Autophagy is a self-degradation process whereby cells can orderly clear defective organelles and recycle macromolecules as a nutrient source. Autophagy is elevated and essential for the tumorigenic growth of KRAS- mutant pancreatic ductal adenocarcinoma (PDAC), providing the rationale for clinical evaluation of the autophagy inhibitor hydroxychloroquine (HCQ) for PDAC. Disappointingly, when used as monotherapy or in combination with standard of care, HCQ has shown limited to no clinical efficacy for PDAC. We recently determined that the treatment of PDAC with inhibitors of the key KRAS effector pathway, the RAF-MEK-ERK mitogenic activated protein kinase (MAPK) cascade, unexpectedly caused further elevation of autophagy, rendering PDAC acutely dependent on this process, and hypersensitive to autophagy inhibition. We determined that ERK inhibition impaired other critical processes that then led to compensatory upregulation of autophagy. Our findings, together with essentially identical conclusions by another independent co-published study, have led to the initiation of clinical trials evaluating either MEK (trametinib, binimetinib) or ERK (LY3214996) inhibitor in combination with HCQ for metastatic KRAS-mutant PDAC. While early observations from compassionate use of this combination support a significant clinical impact, our preliminary studies support our premise that we can improve upon this therapy. We propose three aims to further advance autophagy inhibition as an anti-RAS therapeutic approach. First, we will determine if the ERK MAPK + HCQ combination will be similarly effective in KRAS/NRAS/BRAF- mutant CRC (Aim 1). HCQ is a lysosome inhibitor and consequently not selective for autophagy. We hypothesize that inhibitors of the ULK1/2 serine/threonine protein kinases, key initiators of starvation-induced autophagy, will act as more specific autophagy inhibitors. However, as with all protein kinase inhibitors, inhibitor-induced compensatory mechanisms will promote resistance to ULK inhibitor efficacy. Additionally, a comprehensive determination of ULK1/2 substrates remains to be completed. Thus, we will determine the direct and compensatory effects of ULK inhibition on the phosphoproteome and kinome to critically evaluate ULK inhibitors as autophagy inhibitors (Aim 2).

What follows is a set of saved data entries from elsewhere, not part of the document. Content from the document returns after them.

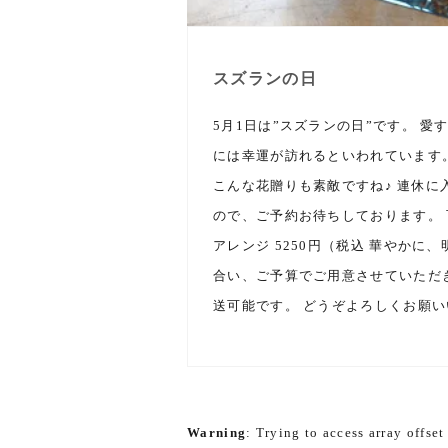
スズランの日
5月1日は”スズランの日”です。 
には幸運が訪れるといわれています
こんな花贈りも素敵ですね♪ 連休に
ので、ご予約お待ちしております。 
アレンジ 5250円（税込 華やかに
合い、ご予算でご用意させていただき
送可能です。 どうぞよろしくお願
Warning
: Trying to access array offset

Our Aim 3 studies are based on our application of a 2,500-gene druggable genome CRISPR/Cas9 genetic-loss-of-function screen to identify genes that modulate CQ anti-tumor activity. The identified hits that either enhance or reduce CQ growth inhibition activity represent candidate combinations or biomarkers for CQ resistance, respectively. We have identified mediators of the DNA damage response and cell cycle regulators as two major classes of resistance-promoting genes. We will mechanistically dissect these relationships and determine how inhibition of members of these pathways influences autophagic flux. In summary, our studies will enhance our understanding of autophagy regulation in cancer and aid in the development of novel combination therapies to target autophagy for the treatment of KRAS-mutant cancers.
In pancreatic cancer, 95% of patients possess mutational activation of the KRAS oncoprotein, leading to persistent activation of the RAF-MEK-ERK mitogen-activated protein kinase cascade. Our studies have targeted this pathway as a strategy to create a dependence on autophagy, which we can subsequently co-target for the treatment of KRAS-mutant pancreatic cancer. We propose studies to facilitate further clinical advancement of novel combination anti-autophagy strategies.